DocketNumber: 99-0832-A
Citation Numbers: 53 M.J. 412, 2000 CAAF LEXIS 933, 2000 WL 1228702
Judges: Gierke, Effron, Cox, Sullivan, Crawford, Issue
Filed Date: 8/30/2000
Status: Precedential
Modified Date: 11/9/2024
delivered the opinion of the Court.
A general court-martial convicted appellant, contrary to her pleas, of conduct unbecoming an officer, wrongfully distributing ecstasy, and wrongfully distributing cocaine (2 specifications), in violation of Articles 133 and 112a, Uniform Code of Military Justice, 10 USC §§ 933 and 912a, respectively. The court-martial sentenced her to a dismissal, confinement for one year, and total forfeitures. The convening authority approved the sentence except for all but 14 days of unserved confinement. In an unpublished opinion, the Court of Criminal Appeals affirmed the findings and sentence, but granted relief from the provisions of Article 57(a), UCMJ, 10 USC § 857(a). See United States v. Gorsky 47 MJ 370 (1997).
Our Court granted review of the following issues:
I
WHETHER IT WAS PLAIN ERROR TO ALLOW THE INTRODUCTION OF TESTIMONY THAT THE PROSECUTION’S SOLE WITNESS TO THE ALLEGED OFFENSES UNDERTOOK AN OSI POLYGRAPH.
II
WHETHER IT WAS PLAIN ERROR FOR THE MILITARY JUDGE, AFTER HEARING APPELLANT’S UNSWORN STATEMENT WHEREIN SHE DETAILED THE PRETRIAL PUNISHMENT TO WHICH SHE HAD BEEN SUBJECTED, TO NOT ADDRESS THIS ISSUE AND GRANT ADDITIONAL CONFINEMENT CREDIT.
For the reasons set out below, we affirm.

■ Dataset content
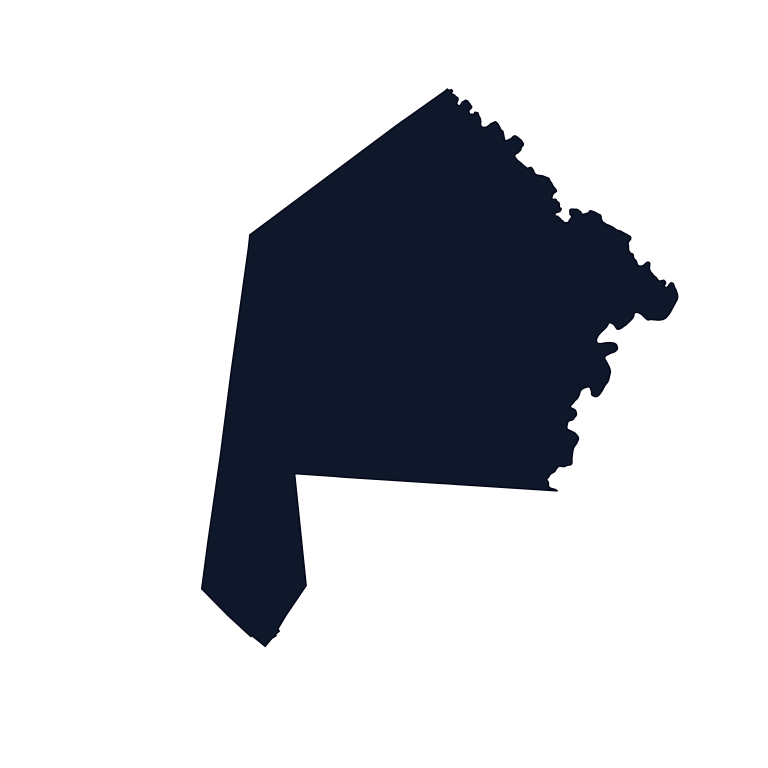 the district of Doctor Coss, Nuevo León, Mexico, rotated 133°
{"feature_id": "50627088B25752272792370", "entity_name": "Doctor Coss", "entity_type": "district", "adm_level": 2, "iso_a3": "MEX", "parent_name": "Mexico", "parent_adm1": "Nuevo León", "projection": "albers", "projection_center": [-99.12, 25.971], "detail": "fine", "context": "isolated", "style": "filled", "palette": "ink", "viewbox_px": 768, "rotation_deg": 133, "n_neighbors": 0, "source": "geoboundaries", "source_scale": "gbopen_adm2", "svg_char_len": 6159}
<svg xmlns="http://www.w3.org/2000/svg" viewBox="0 0 768 768"><g transform="rotate(133 384 384)"><path d="M120.5,483.3L124.1,483.6L126.3,484.3L126.8,484.6L128.8,486.3L129.2,487.6L129.0,489.4L128.7,490.0L128.3,490.6L126.5,491.8L124.3,494.4L123.3,497.6L122.8,498.2L121.7,500.4L121.8,500.7L122.7,501.8L123.2,502.8L123.6,502.9L124.1,502.5L124.6,502.3L125.3,502.3L125.8,502.5L126.7,503.6L128.0,504.9L128.0,505.8L127.2,507.6L126.5,508.3L124.4,508.6L122.4,508.4L121.6,508.8L121.2,509.4L121.1,510.8L120.6,512.3L120.4,514.1L120.1,515.1L120.1,516.5L120.5,517.2L121.0,518.0L122.6,518.2L124.3,519.0L125.3,518.9L128.1,518.3L129.0,518.3L129.5,518.6L129.7,519.1L129.8,520.6L129.6,521.6L129.3,522.0L128.8,522.4L128.2,522.8L126.3,523.4L125.4,523.9L124.8,524.5L124.5,525.2L124.8,527.4L124.8,530.1L125.5,531.7L125.6,532.2L125.6,532.9L125.5,533.2L125.1,533.4L123.7,533.4L123.2,533.6L122.9,534.1L122.8,535.0L122.9,535.4L124.3,536.3L124.7,536.8L125.2,537.8L125.2,538.8L128.2,539.1L186.5,551.2L366.5,583.8L376.0,576.6L480.3,503.4L548.8,454.2L620.5,404.4L658.1,377.6L659.7,340.3L659.5,309.2L658.1,309.2L656.9,292.0L646.7,292.6L641.8,291.4L641.9,292.6L636.2,292.1L635.6,294.6L619.8,298.0L584.5,303.5L510.5,388.3L485.0,356.9L479.4,349.7L343.8,184.2L344.6,187.3L346.0,189.8L346.5,190.9L346.8,192.2L346.8,192.7L346.7,193.6L346.2,194.5L344.4,196.1L343.8,196.9L343.1,199.6L342.2,200.2L341.7,200.3L339.4,200.2L338.3,200.7L336.6,200.8L335.7,200.7L332.7,199.7L331.3,199.5L328.0,200.2L325.7,200.2L324.7,199.8L323.7,199.1L322.9,197.5L322.0,196.4L321.3,195.8L317.9,194.2L316.0,192.5L315.3,192.3L314.5,192.4L313.3,192.9L310.8,195.4L309.8,196.2L304.6,200.0L301.7,201.7L298.9,202.3L296.0,202.7L294.3,203.2L292.2,204.0L291.6,204.3L290.7,205.2L290.1,206.7L289.7,211.0L290.2,212.9L292.0,218.7L292.0,219.1L291.6,220.2L290.6,221.2L286.8,223.5L286.0,223.7L284.9,223.6L284.0,223.2L282.0,221.8L281.3,221.6L280.5,221.5L278.8,221.9L276.5,221.9L275.4,222.3L274.8,222.7L273.7,224.1L273.1,225.1L272.8,226.0L272.7,226.7L272.8,227.6L273.6,229.6L273.9,230.9L273.6,232.0L273.3,232.4L272.6,232.7L271.3,232.8L268.7,232.7L267.0,233.0L262.9,232.8L261.6,233.0L258.9,233.8L255.8,235.4L254.3,235.8L252.3,235.6L251.5,235.4L250.0,234.7L247.5,233.3L245.9,231.9L245.8,231.4L246.0,230.8L247.8,227.3L250.0,225.0L250.2,223.8L249.9,222.8L249.6,221.8L249.0,220.8L248.2,220.0L247.7,219.6L245.4,219.3L244.1,219.3L240.2,219.9L234.3,221.5L230.9,221.7L229.3,222.0L227.0,223.0L221.0,226.5L220.1,227.4L218.2,230.4L216.5,235.1L215.2,239.4L214.6,240.4L214.1,240.8L212.7,241.1L210.9,240.8L206.4,239.1L204.3,237.8L202.5,237.1L200.1,237.0L199.2,237.3L197.9,238.5L196.9,240.5L196.8,241.8L197.2,243.5L198.8,245.8L200.4,247.7L202.3,249.6L207.0,253.2L208.1,254.7L208.5,255.6L208.5,256.4L208.1,257.5L206.9,258.7L205.4,259.6L203.5,260.1L201.8,260.5L198.5,260.6L192.8,260.2L191.1,260.2L189.3,260.4L186.3,261.2L185.3,261.0L184.8,260.6L184.6,260.1L184.0,258.2L183.8,256.6L183.9,255.0L184.4,253.3L184.8,251.3L184.8,250.8L184.1,250.0L183.4,249.4L182.3,248.9L181.1,248.5L177.7,247.9L175.9,247.4L169.2,247.0L167.0,247.0L165.1,247.3L164.1,247.7L162.7,248.8L161.8,249.1L160.6,249.1L159.7,248.7L159.0,247.9L158.1,246.1L157.6,244.2L157.4,243.0L157.5,237.2L157.3,235.1L157.0,234.6L156.6,234.1L155.7,233.7L154.8,232.9L149.7,226.4L148.6,225.7L146.7,224.1L145.4,223.5L143.4,223.0L139.4,223.1L137.1,223.4L122.0,227.3L120.3,228.3L118.1,230.8L115.9,235.1L115.3,237.1L113.9,239.6L113.4,241.1L113.6,242.2L113.8,242.6L114.5,243.1L115.9,243.3L119.7,242.7L121.3,243.5L121.6,243.9L121.4,245.3L121.0,245.9L119.9,246.6L118.6,246.6L118.1,246.9L117.4,248.2L117.2,249.5L117.4,250.1L117.7,250.5L120.1,251.9L120.6,252.4L121.1,253.3L121.2,254.9L120.5,257.5L120.8,260.3L120.1,265.5L119.0,268.0L118.3,269.1L116.4,270.3L114.6,272.0L114.3,272.5L114.5,273.3L114.8,274.0L115.6,274.6L117.4,274.9L119.8,275.0L120.8,275.3L121.8,275.8L122.8,276.7L123.6,277.8L123.9,278.5L124.0,279.6L123.6,280.9L122.6,282.1L122.1,283.4L121.8,285.0L121.8,286.9L121.5,287.6L119.8,289.6L119.4,290.5L119.5,291.3L120.2,292.7L120.3,293.2L119.6,295.9L117.7,298.2L117.1,298.6L116.3,299.4L115.2,301.0L114.6,301.5L114.0,301.9L113.1,302.1L112.1,302.3L110.9,302.2L110.0,302.4L108.9,303.2L108.5,303.6L108.3,304.1L108.4,305.7L110.3,312.7L110.8,315.2L112.5,318.4L112.8,319.1L113.1,322.3L113.5,324.2L114.5,327.6L115.2,329.1L115.7,330.7L116.0,332.7L116.3,333.9L116.3,334.5L116.2,335.2L114.9,338.1L113.6,339.2L113.0,340.5L113.0,341.5L113.7,343.4L114.5,346.8L116.3,351.0L116.9,351.4L119.2,351.3L119.9,351.4L122.8,353.1L124.7,354.6L124.8,355.0L124.7,355.9L124.0,357.4L124.3,360.3L124.6,361.6L124.9,362.3L126.2,363.6L128.2,366.1L128.7,366.5L129.7,366.6L130.3,366.5L130.6,366.3L132.2,364.3L133.1,363.6L133.1,362.9L132.9,362.2L133.0,361.5L133.8,360.7L134.5,360.4L135.4,360.2L137.5,360.2L138.2,359.8L139.8,359.5L141.1,359.8L142.2,361.3L142.9,361.5L143.1,361.8L143.2,362.5L142.9,363.9L142.9,365.1L143.3,366.3L142.9,367.7L143.0,371.2L143.4,372.1L144.4,373.4L144.3,374.0L143.9,374.4L142.5,375.0L141.6,375.1L140.9,375.0L139.5,373.7L137.3,373.1L136.3,373.3L135.1,373.8L134.9,374.3L135.2,375.5L135.0,376.5L134.3,377.3L133.5,377.7L132.2,379.7L132.2,380.8L132.7,381.9L131.9,383.6L131.9,384.4L132.3,385.1L133.2,385.6L133.8,386.2L133.9,387.0L133.8,388.1L133.4,388.6L132.4,388.8L131.0,389.5L130.0,389.9L127.4,389.7L125.6,389.3L125.0,389.8L124.5,391.5L124.0,395.3L122.6,399.0L122.3,401.4L121.3,403.0L121.4,404.7L121.8,405.3L123.7,410.0L124.9,411.6L125.8,413.2L126.8,414.1L127.0,415.3L127.4,416.3L127.4,416.7L126.5,419.6L126.0,420.3L125.7,421.0L125.2,423.7L125.3,424.2L125.9,424.7L126.9,425.3L128.1,425.8L128.3,425.9L128.6,426.4L129.1,431.9L128.9,433.8L129.1,435.2L129.4,439.2L129.3,440.2L128.9,441.6L128.8,443.0L128.3,444.0L127.4,444.4L126.1,444.6L125.1,444.5L124.1,443.9L123.2,443.7L120.2,443.7L119.0,443.9L117.8,444.9L114.4,445.1L113.4,445.8L113.2,446.2L112.5,448.5L112.2,450.4L112.6,455.4L113.0,457.1L113.3,457.5L114.0,458.0L114.9,458.3L117.3,458.3L118.9,458.8L122.6,460.3L122.9,460.5L123.2,461.2L123.2,461.8L122.9,462.8L119.7,467.1L118.2,469.4L118.1,469.9L118.5,471.4L118.4,471.7L117.3,474.5L116.2,477.7L116.1,478.9L116.0,480.1L116.2,481.3L117.0,481.8L119.7,482.8L120.5,483.3Z" fill="#0f172a" stroke="#020617" stroke-width="1.5"/></g></svg>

■ Challenge A
In the court opinion, what sentence did the court-martial impose?
■ Challenge B
Reproduce the stretch of the court opinion from "Our Court granted" through "below, we affirm." word for word.

■ Correct result A
A dismissal, confinement for one year, and total forfeitures.

■ Correct result B
Our Court granted review of the following issues:
I
WHETHER IT WAS PLAIN ERROR TO ALLOW THE INTRODUCTION OF TESTIMONY THAT THE PROSECUTION’S SOLE WITNESS TO THE ALLEGED OFFENSES UNDERTOOK AN OSI POLYGRAPH.
II
WHETHER IT WAS PLAIN ERROR FOR THE MILITARY JUDGE, AFTER HEARING APPELLANT’S UNSWORN STATEMENT WHEREIN SHE DETAILED THE PRETRIAL PUNISHMENT TO WHICH SHE HAD BEEN SUBJECTED, TO NOT ADDRESS THIS ISSUE AND GRANT ADDITIONAL CONFINEMENT CREDIT.
For the reasons set out below, we affirm.